Jeux d'argent

Vers une légalisation des casinos en ligne

En changeant les règles d'imposition, le gouvernement veut mettre fin à une inégalité de traitement entre les jeux de casino et les gains de loterie

Tous les gains des jeux d'argent devraient être exonérés. Le Conseil fédéral veut aussi autoriser les e-casinos et les tournois de poker hors maison de jeu. Il a légèrement retouché le projet transmis mercredi au Parlement, suite aux critiques des maisons de jeu.

La nouvelle loi sur les jeux d'argent remplacera celles régissant les casinos et les loteries et doit permettre l'application de l'article constitutionnel adopté le 11 mars 2012, qui cimente les compétences cantonales (jeux d'adresse, paris sportifs, loterie) et fédérales (casinos).

Le but est de rendre "les jeux légaux attractifs, sans qu'ils ne mènent à la dépendance", a résumé Hans-Jürg Käser, conseiller d'Etat bernois et président de la conférence cantonale liée à la loi sur les loteries.

Les gains des loteries et des paris professionnels sont actuellement imposables, mais pas ceux provenant de jeux de casino. Le projet veut mettre fin à cette injustice. Cette exonération, approuvée par les cantons, devrait entraîner un manque à gagner de 120 millions de francs par an.

En supprimant cette imposition, les autorités comptent attirer les joueurs et compenser ces pertes. La Confédération et les cantons espèrent ainsi ne pas voir disparaître leur manne respective de 30 et 90 millions.

Les recettes de l'impôt sur les maisons des jeux (exploitées sur la base d'une concession) continueront d’aller à l'AVS (336 millions de francs en 2014). Les bénéfices nets générés par les loteries et les paris sportifs (toujours soumis à autorisation) resteront entièrement affectés à des projets d'utilité publique (599 millions en 2014).

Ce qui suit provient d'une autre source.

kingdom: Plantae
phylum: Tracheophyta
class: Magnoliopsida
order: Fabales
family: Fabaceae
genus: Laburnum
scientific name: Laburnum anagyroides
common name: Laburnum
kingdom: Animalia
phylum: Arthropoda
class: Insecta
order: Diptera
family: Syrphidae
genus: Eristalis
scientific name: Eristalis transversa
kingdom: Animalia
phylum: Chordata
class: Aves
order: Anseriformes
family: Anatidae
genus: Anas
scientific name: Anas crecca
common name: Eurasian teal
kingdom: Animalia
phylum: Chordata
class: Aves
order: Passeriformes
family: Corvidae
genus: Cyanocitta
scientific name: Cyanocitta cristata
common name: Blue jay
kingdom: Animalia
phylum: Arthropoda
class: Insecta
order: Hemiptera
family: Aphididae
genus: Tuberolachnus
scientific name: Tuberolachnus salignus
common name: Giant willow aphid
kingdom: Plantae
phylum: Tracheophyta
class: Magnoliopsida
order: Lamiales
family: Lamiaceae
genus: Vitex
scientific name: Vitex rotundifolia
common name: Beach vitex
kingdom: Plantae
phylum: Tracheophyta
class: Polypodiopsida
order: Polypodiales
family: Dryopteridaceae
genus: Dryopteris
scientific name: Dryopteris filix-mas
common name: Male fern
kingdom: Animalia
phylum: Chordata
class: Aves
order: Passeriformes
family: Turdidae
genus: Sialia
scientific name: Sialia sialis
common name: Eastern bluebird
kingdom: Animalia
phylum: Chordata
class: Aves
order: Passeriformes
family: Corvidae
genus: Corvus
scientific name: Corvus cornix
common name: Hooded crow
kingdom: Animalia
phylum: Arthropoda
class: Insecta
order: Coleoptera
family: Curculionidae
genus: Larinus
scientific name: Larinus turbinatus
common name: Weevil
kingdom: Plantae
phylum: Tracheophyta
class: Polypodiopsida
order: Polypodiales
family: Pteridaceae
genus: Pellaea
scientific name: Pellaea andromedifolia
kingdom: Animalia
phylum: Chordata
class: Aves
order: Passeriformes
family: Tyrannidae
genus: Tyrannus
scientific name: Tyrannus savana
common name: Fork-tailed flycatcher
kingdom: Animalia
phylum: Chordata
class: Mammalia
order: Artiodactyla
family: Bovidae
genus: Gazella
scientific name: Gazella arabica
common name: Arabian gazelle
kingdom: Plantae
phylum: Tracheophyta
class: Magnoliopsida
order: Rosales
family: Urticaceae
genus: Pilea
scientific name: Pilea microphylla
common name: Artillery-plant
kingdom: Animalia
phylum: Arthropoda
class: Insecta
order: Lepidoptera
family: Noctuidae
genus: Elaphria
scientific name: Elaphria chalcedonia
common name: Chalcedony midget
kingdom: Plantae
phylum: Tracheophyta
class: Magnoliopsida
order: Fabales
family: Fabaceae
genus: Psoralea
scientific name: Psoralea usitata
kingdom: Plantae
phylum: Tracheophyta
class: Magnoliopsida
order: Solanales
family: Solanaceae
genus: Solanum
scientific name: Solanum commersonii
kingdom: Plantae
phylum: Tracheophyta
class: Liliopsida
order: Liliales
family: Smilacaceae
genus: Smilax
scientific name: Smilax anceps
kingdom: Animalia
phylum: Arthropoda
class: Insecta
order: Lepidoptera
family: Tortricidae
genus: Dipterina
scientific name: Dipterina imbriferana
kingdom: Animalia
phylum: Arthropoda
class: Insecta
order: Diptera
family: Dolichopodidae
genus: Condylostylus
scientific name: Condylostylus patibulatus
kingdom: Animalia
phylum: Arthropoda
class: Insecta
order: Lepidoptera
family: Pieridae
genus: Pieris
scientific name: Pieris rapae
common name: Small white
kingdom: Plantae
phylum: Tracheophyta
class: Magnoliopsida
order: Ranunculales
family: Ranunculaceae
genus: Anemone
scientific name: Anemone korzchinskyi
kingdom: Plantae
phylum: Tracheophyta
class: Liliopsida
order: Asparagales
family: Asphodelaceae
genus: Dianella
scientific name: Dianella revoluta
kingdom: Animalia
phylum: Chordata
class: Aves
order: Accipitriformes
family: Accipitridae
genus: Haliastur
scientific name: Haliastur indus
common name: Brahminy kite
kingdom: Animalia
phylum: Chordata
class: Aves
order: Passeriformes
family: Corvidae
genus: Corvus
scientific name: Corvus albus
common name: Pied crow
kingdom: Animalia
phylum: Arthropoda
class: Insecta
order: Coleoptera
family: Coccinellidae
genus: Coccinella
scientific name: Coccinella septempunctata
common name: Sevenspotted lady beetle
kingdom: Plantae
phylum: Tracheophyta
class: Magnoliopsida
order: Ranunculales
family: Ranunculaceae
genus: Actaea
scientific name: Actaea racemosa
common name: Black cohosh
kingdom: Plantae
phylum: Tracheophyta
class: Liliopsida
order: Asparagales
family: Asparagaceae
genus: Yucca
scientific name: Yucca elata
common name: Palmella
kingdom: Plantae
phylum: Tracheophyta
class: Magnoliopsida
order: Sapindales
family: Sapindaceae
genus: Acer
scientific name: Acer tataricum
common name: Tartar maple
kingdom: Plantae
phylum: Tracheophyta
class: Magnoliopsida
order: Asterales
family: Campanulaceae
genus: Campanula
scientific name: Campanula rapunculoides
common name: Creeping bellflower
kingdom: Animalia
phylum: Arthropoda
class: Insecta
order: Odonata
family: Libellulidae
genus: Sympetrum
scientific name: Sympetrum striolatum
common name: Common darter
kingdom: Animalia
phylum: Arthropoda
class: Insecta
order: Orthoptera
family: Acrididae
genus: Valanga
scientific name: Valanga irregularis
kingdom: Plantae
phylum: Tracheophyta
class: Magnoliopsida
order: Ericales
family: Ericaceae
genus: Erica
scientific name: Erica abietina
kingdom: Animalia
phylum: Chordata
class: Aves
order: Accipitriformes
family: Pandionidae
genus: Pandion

Les casinos qui veulent mettre à disposition de leurs clients des jeux en ligne devraient pouvoir le faire en demandant l'extension de leur concession. Parallèlement à cette modification, le Conseil fédéral veut bloquer les sites de jeux étrangers illégaux.

Il sera impossible de tous les supprimer, mais les exploitants légaux seront avantagés, a souligné la conseillère fédérale Simonetta Sommaruga. Selon Hans-Jürg Käser, les montants joués sur ces plateformes représentent un cinquième du volume brassé par les casinos.

Quant aux tournois de poker avec de petites mises et de petits gains, ils seront autorisés en dehors des maisons de jeu. Après les critiques de ces dernières, le Conseil fédéral a renoncé à étendre cette autorisation à d'autres jeux.

Une série de mesures sont prévues pour lutter contre les escroqueries et le blanchiment d'argent. Car avec les milliards de francs brassés en Suisse dans les différents jeux, des risques existent. Le projet veut donc serrer la vis.

Les exploitants de jeux de grande envergure et de jeux de casino devront préparer un programme de mesures de sécurité.

Les responsables de paris sportifs devront être indépendants des organisations et des sportifs qui prennent part aux compétitions. Ils devront disposer d'un système de surveillance. Les paris ne pourront porter que sur des événements pour lesquels le risque de manipulation est faible.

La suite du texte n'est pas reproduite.